Metachronous EC or second primary cancers in other organs are additional concerns following ER for SEC. Indeed, the reported 5-year cumulative incidence of metachronous EC is 16.8%–24.5% [26-28]. In a previous pooled analysis, the 10-year cumulative risk of second primary malignancy after esophagectomy was 34.5% with an overall relative risk of 2.98 [8]. The risk of head and neck cancer was markedly elevated, followed by the risks of lung cancer and stomach cancer. The 5-year survival rate after the detection of subsequent malignancy was 45%. We previously reported a 6.6% incidence of second primary cancers in EC patients at diagnosis and a poor prognosis in these patients with 3- and 5-year survival rates of 25.0% and 10.6%, respectively [9]. In the present case series, the 5-year cumulative incidence of metachronous EC was 16.7% in the close observation group and 26.7% in the additional treatment group. The three patients with metachronous EC were treated with subsequent surgery or ER and were all alive during the follow-up period. On the other hand, two of our patients died of second primary cancers of the lung.
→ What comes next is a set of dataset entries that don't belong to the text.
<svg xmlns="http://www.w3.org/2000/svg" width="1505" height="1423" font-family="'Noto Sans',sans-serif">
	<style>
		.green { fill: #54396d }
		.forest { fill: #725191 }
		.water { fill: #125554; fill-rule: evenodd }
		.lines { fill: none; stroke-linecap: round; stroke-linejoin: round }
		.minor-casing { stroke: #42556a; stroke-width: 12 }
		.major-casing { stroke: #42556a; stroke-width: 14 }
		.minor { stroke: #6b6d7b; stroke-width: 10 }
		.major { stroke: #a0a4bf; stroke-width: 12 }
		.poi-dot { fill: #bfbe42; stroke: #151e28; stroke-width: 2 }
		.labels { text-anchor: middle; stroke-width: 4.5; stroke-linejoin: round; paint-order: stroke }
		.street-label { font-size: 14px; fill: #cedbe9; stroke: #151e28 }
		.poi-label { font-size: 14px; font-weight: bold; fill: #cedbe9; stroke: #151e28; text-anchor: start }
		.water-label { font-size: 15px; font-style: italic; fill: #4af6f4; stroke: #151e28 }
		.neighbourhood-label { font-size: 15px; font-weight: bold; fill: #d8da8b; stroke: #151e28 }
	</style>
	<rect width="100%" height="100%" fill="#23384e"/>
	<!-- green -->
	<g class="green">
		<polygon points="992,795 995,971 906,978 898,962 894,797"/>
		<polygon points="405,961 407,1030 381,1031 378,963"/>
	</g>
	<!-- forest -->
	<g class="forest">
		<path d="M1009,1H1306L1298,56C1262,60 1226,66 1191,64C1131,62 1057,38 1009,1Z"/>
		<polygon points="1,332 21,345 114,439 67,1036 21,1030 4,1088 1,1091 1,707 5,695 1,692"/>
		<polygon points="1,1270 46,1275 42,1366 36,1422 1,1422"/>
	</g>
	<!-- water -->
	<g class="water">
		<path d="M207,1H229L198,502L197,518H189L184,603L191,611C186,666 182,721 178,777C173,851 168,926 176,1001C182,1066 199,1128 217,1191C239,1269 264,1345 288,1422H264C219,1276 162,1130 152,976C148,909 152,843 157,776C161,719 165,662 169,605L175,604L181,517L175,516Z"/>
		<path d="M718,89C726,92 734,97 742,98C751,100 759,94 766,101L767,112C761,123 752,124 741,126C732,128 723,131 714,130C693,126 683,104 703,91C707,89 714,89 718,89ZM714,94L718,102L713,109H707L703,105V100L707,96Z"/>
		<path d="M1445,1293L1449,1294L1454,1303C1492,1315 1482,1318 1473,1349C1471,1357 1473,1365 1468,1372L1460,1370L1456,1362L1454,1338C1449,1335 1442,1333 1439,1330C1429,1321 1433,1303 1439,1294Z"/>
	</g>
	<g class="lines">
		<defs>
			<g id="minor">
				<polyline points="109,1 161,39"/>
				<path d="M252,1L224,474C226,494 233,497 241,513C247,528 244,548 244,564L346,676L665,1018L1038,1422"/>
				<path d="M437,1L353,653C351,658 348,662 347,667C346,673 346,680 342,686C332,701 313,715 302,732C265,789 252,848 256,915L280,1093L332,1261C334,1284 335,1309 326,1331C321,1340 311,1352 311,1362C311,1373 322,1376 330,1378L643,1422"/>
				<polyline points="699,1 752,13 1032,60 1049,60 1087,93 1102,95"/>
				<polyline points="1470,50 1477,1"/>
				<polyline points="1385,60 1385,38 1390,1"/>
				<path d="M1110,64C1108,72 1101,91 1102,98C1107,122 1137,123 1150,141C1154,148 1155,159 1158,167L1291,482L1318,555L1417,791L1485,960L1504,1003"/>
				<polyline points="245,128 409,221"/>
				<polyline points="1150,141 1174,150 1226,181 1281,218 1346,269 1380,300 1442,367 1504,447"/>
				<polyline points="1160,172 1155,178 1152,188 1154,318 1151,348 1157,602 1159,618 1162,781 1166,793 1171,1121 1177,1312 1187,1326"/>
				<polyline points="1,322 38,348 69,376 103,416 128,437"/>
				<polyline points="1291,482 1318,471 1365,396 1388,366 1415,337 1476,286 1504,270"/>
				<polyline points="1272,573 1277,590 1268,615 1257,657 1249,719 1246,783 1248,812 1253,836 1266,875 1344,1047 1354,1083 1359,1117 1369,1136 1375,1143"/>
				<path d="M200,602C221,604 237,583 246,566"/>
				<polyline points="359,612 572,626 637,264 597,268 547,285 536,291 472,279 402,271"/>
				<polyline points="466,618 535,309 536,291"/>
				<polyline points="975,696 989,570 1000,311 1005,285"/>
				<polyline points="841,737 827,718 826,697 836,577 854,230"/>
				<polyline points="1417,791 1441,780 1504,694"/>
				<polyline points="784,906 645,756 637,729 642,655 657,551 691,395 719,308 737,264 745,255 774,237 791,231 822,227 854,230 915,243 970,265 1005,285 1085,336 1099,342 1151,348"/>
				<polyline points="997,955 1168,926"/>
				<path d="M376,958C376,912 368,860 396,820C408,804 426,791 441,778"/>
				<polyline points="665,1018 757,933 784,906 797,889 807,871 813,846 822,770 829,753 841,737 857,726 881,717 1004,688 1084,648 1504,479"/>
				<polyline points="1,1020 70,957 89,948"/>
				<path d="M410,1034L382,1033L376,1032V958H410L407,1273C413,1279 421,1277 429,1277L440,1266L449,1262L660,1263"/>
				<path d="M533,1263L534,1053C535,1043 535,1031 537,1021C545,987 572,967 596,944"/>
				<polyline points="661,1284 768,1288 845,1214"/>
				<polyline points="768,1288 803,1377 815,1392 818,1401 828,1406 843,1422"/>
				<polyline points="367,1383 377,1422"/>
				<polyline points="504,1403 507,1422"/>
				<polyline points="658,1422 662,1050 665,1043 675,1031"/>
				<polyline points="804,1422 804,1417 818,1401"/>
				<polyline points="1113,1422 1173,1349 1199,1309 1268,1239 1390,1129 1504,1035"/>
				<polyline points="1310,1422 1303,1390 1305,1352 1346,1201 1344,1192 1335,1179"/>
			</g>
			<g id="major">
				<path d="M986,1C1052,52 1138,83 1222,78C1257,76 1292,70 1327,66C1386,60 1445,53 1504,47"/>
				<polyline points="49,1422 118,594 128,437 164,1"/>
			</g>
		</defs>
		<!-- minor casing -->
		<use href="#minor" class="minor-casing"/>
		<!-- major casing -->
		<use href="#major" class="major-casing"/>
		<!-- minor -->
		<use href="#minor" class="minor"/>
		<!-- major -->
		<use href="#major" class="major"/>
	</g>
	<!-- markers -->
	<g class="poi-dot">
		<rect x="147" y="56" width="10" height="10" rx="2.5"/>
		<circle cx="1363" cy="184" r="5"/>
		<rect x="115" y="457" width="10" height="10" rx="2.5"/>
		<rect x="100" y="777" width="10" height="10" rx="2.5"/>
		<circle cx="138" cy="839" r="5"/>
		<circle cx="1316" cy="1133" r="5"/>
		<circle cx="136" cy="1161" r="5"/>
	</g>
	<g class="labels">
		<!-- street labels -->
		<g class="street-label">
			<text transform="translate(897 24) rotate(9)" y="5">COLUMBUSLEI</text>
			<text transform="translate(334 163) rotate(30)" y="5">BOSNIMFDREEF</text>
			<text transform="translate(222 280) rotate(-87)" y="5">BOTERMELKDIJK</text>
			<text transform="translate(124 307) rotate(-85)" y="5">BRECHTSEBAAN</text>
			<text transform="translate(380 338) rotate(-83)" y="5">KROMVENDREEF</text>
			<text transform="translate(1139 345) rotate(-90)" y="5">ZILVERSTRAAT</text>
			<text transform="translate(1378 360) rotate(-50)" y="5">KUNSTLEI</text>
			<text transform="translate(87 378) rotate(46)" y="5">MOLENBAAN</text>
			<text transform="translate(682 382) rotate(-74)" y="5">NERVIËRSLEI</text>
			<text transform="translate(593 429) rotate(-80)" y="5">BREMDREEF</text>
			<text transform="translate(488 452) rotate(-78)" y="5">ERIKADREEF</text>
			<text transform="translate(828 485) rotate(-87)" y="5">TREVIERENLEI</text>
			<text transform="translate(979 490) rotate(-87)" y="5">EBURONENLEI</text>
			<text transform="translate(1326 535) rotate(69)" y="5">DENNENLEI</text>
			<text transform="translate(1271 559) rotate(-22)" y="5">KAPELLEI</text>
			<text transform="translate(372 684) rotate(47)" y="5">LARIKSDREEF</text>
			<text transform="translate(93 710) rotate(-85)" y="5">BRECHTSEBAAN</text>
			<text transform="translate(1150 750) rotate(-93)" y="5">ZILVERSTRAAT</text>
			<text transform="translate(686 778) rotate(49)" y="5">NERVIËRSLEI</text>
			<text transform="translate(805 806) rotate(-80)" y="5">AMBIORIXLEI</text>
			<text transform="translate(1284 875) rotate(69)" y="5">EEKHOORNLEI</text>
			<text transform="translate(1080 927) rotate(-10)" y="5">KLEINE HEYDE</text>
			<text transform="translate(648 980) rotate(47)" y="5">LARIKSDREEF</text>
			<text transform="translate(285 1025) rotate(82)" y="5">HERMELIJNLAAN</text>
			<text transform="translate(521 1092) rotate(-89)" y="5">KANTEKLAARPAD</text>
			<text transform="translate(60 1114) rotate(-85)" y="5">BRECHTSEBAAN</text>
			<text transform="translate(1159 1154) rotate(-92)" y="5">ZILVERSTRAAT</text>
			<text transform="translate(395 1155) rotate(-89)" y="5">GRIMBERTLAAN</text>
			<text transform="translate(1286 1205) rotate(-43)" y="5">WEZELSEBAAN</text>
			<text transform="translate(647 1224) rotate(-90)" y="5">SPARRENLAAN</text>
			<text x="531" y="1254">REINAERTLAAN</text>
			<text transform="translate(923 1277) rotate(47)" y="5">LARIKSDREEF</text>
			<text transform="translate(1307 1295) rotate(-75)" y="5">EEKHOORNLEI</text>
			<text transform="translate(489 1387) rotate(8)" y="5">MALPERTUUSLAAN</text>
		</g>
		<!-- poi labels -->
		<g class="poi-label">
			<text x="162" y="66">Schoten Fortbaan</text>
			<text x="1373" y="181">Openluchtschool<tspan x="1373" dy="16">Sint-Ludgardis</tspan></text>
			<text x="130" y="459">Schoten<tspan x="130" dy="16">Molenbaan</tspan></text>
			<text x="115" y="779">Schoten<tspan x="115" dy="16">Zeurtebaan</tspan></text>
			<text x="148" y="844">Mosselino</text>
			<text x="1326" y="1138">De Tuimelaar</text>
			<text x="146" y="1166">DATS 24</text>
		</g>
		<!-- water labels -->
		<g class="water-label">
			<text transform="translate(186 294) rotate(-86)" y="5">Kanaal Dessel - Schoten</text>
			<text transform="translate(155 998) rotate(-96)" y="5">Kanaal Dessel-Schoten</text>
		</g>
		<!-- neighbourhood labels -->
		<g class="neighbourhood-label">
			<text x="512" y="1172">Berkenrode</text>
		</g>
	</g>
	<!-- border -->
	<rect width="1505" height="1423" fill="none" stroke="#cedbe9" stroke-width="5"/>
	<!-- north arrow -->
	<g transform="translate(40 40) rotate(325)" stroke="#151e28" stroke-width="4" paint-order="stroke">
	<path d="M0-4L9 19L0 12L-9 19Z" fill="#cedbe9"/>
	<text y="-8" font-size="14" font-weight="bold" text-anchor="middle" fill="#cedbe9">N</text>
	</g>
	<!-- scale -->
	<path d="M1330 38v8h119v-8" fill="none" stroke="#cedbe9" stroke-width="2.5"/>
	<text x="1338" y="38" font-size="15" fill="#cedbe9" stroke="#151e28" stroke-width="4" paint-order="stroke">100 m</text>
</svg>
The limitation of the current study includes its small number of patients and use of retrospectively collected data in a single institution. However, the results of the current study provide important clues for understanding the pattern, disease course, and prognosis of EC recurrence after non-curative resection.
In summary, our current case series of SEC patients showed good long-term survival outcomes after complete non-curative ER. Given the similar oncologic outcomes compared with additional treatments, close observation may be an option with appropriate caution for patients who are medically unfit to receive additional therapy. Long-term clinical data should be accumulated to facilitate the development of appropriate treatments of SEC after non-curative ER.